Writer’s Desk: Get It Right

They say writers should keep it basic. Don’t do too much. Stay in your lane. That’s good advice, until it’s not.

Jack Kerouac once wrote:

One day I will find the right words, and they will be simple.

This from one of America’s most industrious creators of run-on sentences. But still, Kerouac knew to keep looking, to seek simplicity in his work. Just because he never quite got there doesn’t mean the trip wasn’t worth it.

Writer’s Desk: Philip Glass Drove a Cab

If you’re like most writers, you know that it almost never pays the bills. (The other writers know this, too, they just haven’t admitted it yet.) That means you need to keep working while writing. How do you do both? As usual, it’s whatever works for you. But flexibility is key.

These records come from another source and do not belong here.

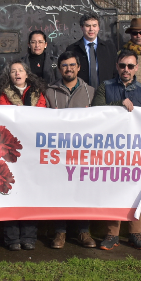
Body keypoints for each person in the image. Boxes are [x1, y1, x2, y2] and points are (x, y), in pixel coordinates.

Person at [92, 50, 141, 250]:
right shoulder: (105, 86)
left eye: (130, 66)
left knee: (137, 189)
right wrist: (118, 105)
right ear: (117, 66)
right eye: (122, 66)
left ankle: (135, 233)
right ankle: (112, 235)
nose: (126, 70)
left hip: (136, 150)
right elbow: (96, 111)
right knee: (113, 190)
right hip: (111, 148)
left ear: (136, 68)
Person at [44, 51, 97, 249]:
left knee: (82, 191)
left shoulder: (91, 91)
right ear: (60, 69)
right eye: (65, 65)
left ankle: (84, 231)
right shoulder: (50, 91)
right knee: (60, 192)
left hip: (83, 152)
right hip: (58, 153)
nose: (69, 68)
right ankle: (60, 232)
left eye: (72, 65)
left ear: (79, 67)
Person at [0, 60, 46, 250]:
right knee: (11, 190)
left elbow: (41, 114)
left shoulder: (38, 93)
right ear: (9, 75)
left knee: (30, 192)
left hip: (32, 149)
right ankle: (12, 238)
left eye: (20, 70)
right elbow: (4, 115)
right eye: (13, 71)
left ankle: (29, 236)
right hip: (10, 150)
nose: (17, 73)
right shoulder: (3, 94)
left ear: (27, 73)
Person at [65, 13, 117, 88]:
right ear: (82, 27)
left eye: (94, 26)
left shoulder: (109, 48)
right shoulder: (72, 49)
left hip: (105, 93)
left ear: (98, 27)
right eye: (88, 26)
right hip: (81, 92)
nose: (91, 29)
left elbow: (115, 72)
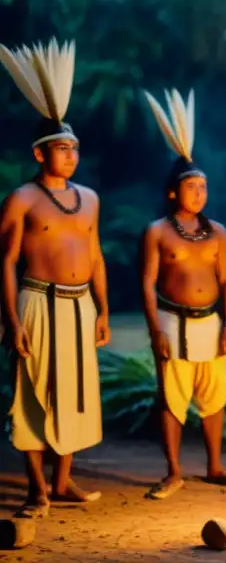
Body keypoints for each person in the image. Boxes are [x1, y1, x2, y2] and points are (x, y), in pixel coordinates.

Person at [0, 39, 109, 518]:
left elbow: (97, 256)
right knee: (34, 390)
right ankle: (36, 489)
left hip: (80, 302)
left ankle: (63, 482)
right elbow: (5, 261)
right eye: (62, 149)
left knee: (78, 393)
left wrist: (103, 310)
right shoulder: (21, 198)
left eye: (75, 148)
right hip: (37, 301)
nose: (72, 155)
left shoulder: (89, 198)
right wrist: (12, 320)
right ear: (40, 154)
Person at [138, 88, 226, 499]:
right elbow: (147, 283)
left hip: (211, 321)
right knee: (172, 397)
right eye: (192, 187)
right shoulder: (158, 231)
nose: (200, 193)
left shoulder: (218, 232)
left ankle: (215, 466)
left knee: (214, 396)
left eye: (203, 187)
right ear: (173, 192)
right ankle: (172, 471)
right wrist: (156, 330)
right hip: (172, 320)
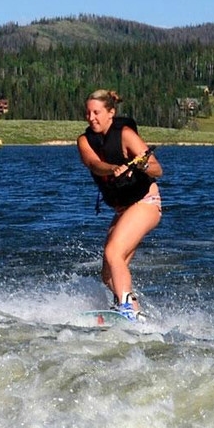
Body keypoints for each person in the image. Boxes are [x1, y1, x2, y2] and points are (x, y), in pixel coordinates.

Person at [76, 89, 163, 321]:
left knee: (113, 251)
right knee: (108, 273)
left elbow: (157, 169)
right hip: (123, 209)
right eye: (88, 113)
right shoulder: (85, 140)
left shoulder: (125, 134)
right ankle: (133, 308)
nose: (91, 117)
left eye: (96, 112)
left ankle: (127, 309)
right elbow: (93, 163)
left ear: (110, 113)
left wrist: (140, 165)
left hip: (145, 202)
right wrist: (113, 168)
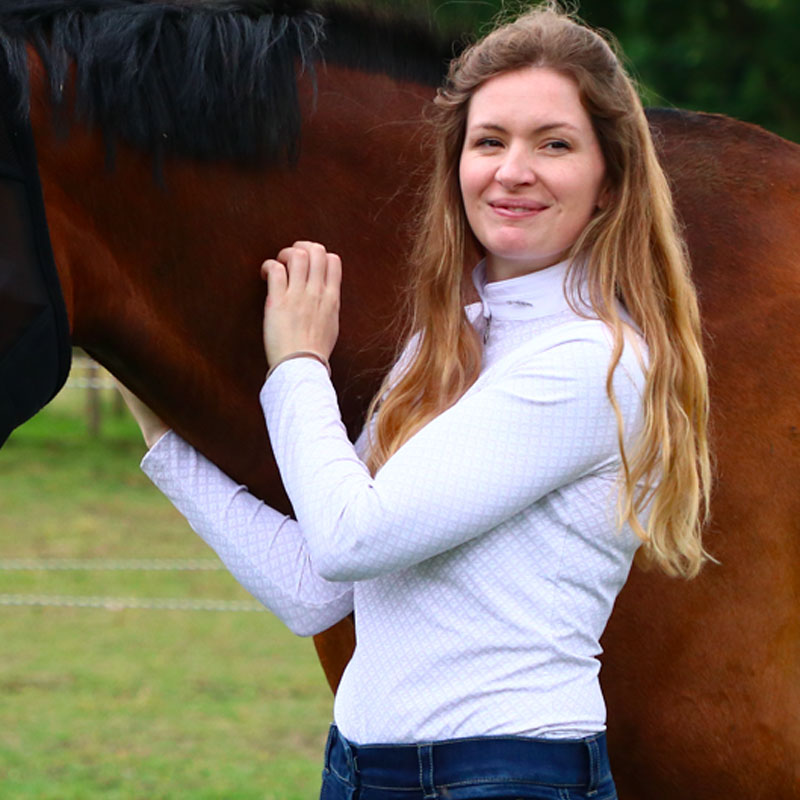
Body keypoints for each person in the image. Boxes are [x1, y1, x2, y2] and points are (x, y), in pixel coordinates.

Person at [120, 3, 710, 798]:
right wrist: (160, 430)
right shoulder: (445, 347)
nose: (512, 170)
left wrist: (296, 364)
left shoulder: (592, 362)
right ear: (457, 164)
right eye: (489, 141)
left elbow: (351, 539)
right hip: (362, 768)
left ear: (610, 183)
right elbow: (314, 591)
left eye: (555, 144)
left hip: (509, 776)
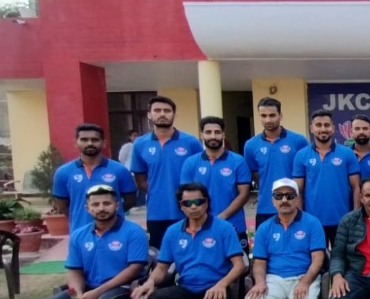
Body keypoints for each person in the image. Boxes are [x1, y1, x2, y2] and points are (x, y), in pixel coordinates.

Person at [242, 179, 327, 299]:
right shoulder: (265, 228)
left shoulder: (312, 223)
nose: (284, 200)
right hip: (273, 279)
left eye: (289, 196)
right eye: (279, 196)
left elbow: (318, 259)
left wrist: (305, 282)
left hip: (304, 277)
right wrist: (260, 282)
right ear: (273, 201)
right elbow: (259, 262)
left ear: (297, 199)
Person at [130, 96, 203, 250]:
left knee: (189, 253)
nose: (162, 114)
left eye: (167, 111)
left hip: (188, 210)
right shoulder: (140, 144)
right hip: (156, 213)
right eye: (157, 110)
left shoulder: (191, 142)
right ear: (149, 114)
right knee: (158, 255)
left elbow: (200, 177)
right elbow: (140, 179)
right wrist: (159, 192)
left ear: (174, 115)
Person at [181, 116, 253, 253]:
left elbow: (244, 194)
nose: (213, 136)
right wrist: (203, 218)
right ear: (202, 134)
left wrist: (222, 217)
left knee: (239, 264)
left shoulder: (238, 161)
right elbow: (186, 196)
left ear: (223, 134)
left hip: (233, 226)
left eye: (217, 132)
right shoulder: (190, 163)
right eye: (208, 132)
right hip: (200, 226)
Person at [52, 123, 137, 233]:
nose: (90, 143)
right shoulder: (63, 172)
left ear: (104, 143)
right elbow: (63, 206)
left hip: (115, 233)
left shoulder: (120, 170)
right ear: (76, 143)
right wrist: (82, 217)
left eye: (95, 140)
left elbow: (131, 201)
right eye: (84, 140)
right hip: (80, 234)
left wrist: (108, 214)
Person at [292, 110, 360, 245]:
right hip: (313, 222)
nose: (323, 129)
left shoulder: (347, 153)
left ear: (333, 128)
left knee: (342, 257)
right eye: (318, 125)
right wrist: (300, 218)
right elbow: (298, 190)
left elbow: (356, 187)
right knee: (317, 257)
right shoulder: (301, 155)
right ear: (311, 128)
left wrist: (355, 216)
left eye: (327, 125)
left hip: (343, 220)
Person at [244, 97, 309, 228]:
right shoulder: (251, 145)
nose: (268, 120)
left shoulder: (299, 141)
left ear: (281, 115)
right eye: (264, 116)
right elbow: (256, 176)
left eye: (272, 115)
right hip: (265, 208)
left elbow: (306, 176)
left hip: (294, 207)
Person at [350, 114, 370, 180]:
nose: (361, 132)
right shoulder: (344, 155)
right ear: (351, 132)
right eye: (357, 129)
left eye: (365, 128)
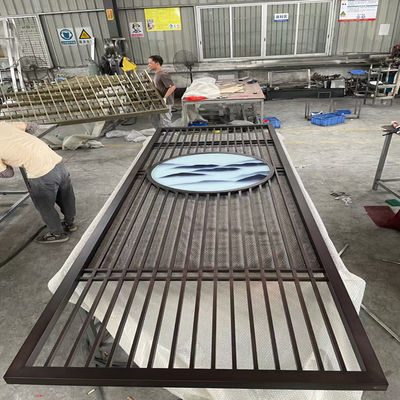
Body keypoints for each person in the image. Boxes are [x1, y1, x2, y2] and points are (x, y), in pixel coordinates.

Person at [0, 122, 77, 243]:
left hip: (41, 173)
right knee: (66, 197)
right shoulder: (2, 124)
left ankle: (57, 234)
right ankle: (70, 224)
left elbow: (8, 173)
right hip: (57, 162)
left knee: (44, 206)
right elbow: (30, 126)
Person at [148, 55, 176, 128]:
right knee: (154, 118)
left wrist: (165, 98)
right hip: (158, 100)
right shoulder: (157, 73)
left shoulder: (163, 74)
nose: (149, 65)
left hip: (165, 102)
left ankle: (168, 134)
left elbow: (172, 87)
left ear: (157, 63)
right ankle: (160, 132)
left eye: (150, 63)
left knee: (165, 121)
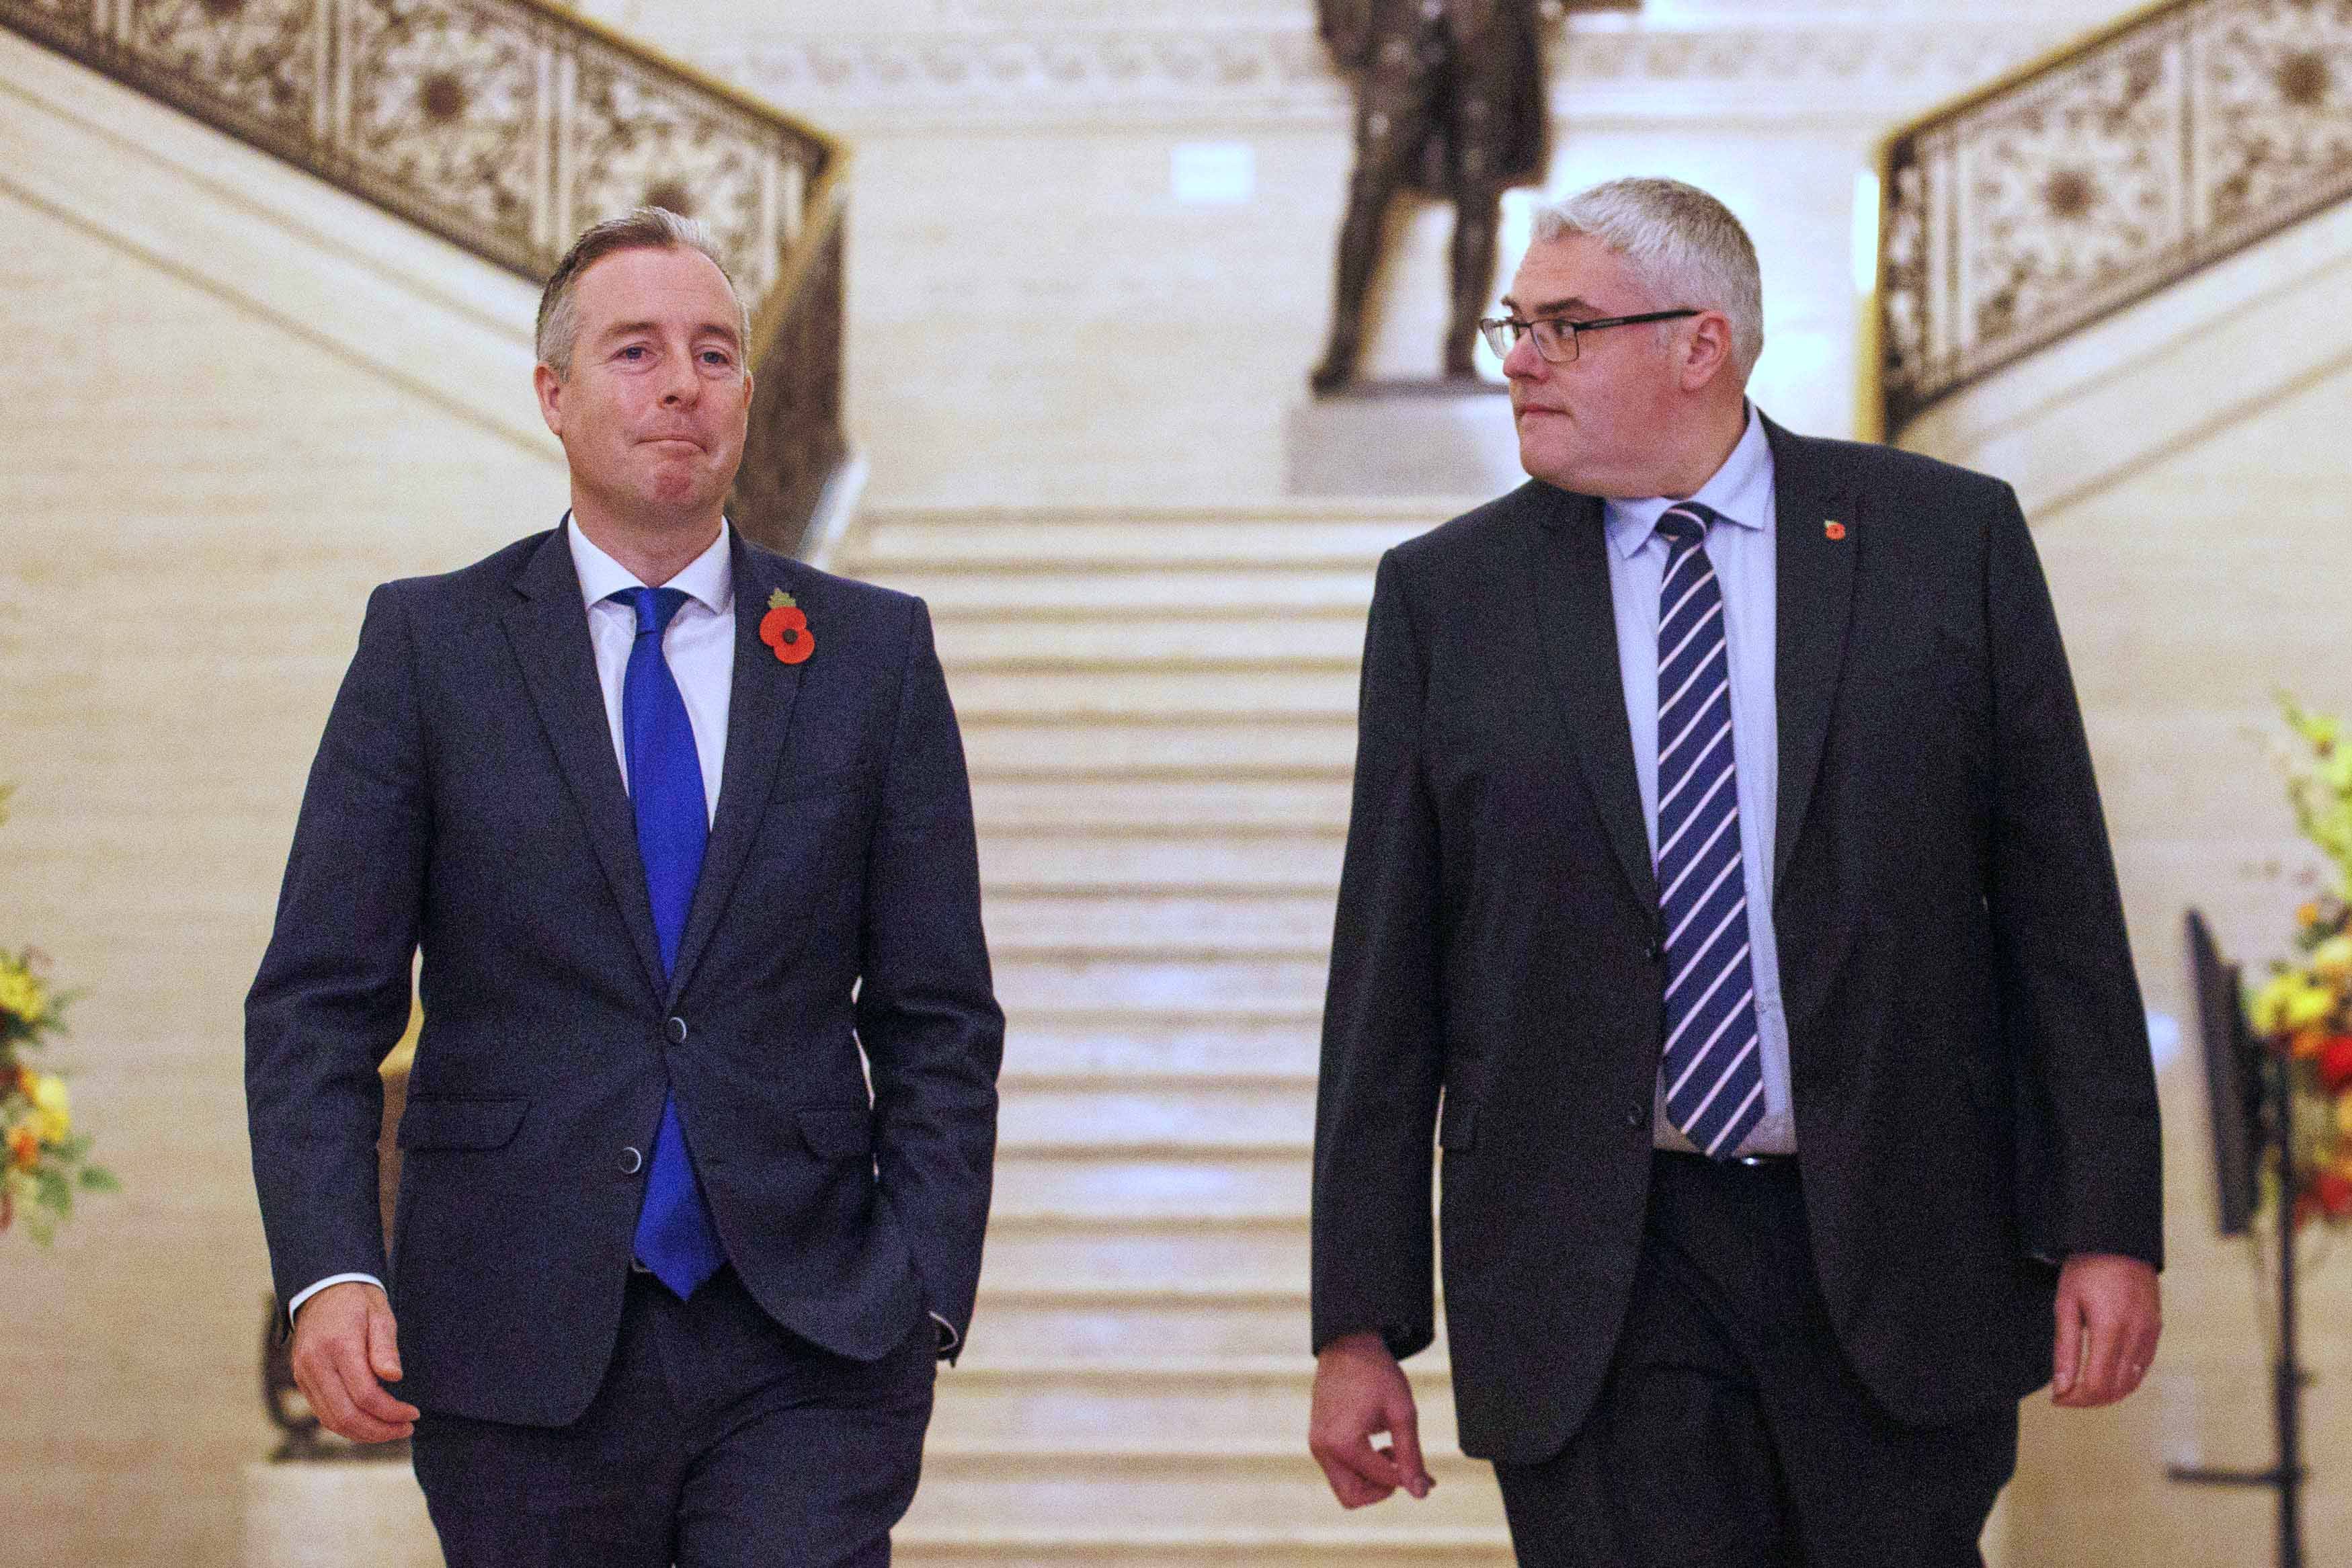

Take composer Philip Glass. He had a couple day jobs that kept the lights on until he was in his 40s. He did some contracting work like plumbing and also building kitchens and putting in heating in SoHo lofts.

An even better fit, though, seemed to be his time as a cabbie. This is what he told Lolade Fadulu:

I would pick up a car, usually around 5 o’clock in the afternoon, and I would drive till one or two in the morning, and I would get up early in the morning, actually to take my kids to school, because I had kids growing up in New York at the time. And sometimes I would stay up all through the night, write music, then take the kids to school. Then I would go to sleep around 8 or 9 o’clock and I would wake up around 4 o’clock and go back to the garage or wherever I was going. So I could combine a workday and a regular writing schedule at the same time.

It seems like there should be a good minimalist opera in him about driving the city at night. Or plumbing. Time will tell.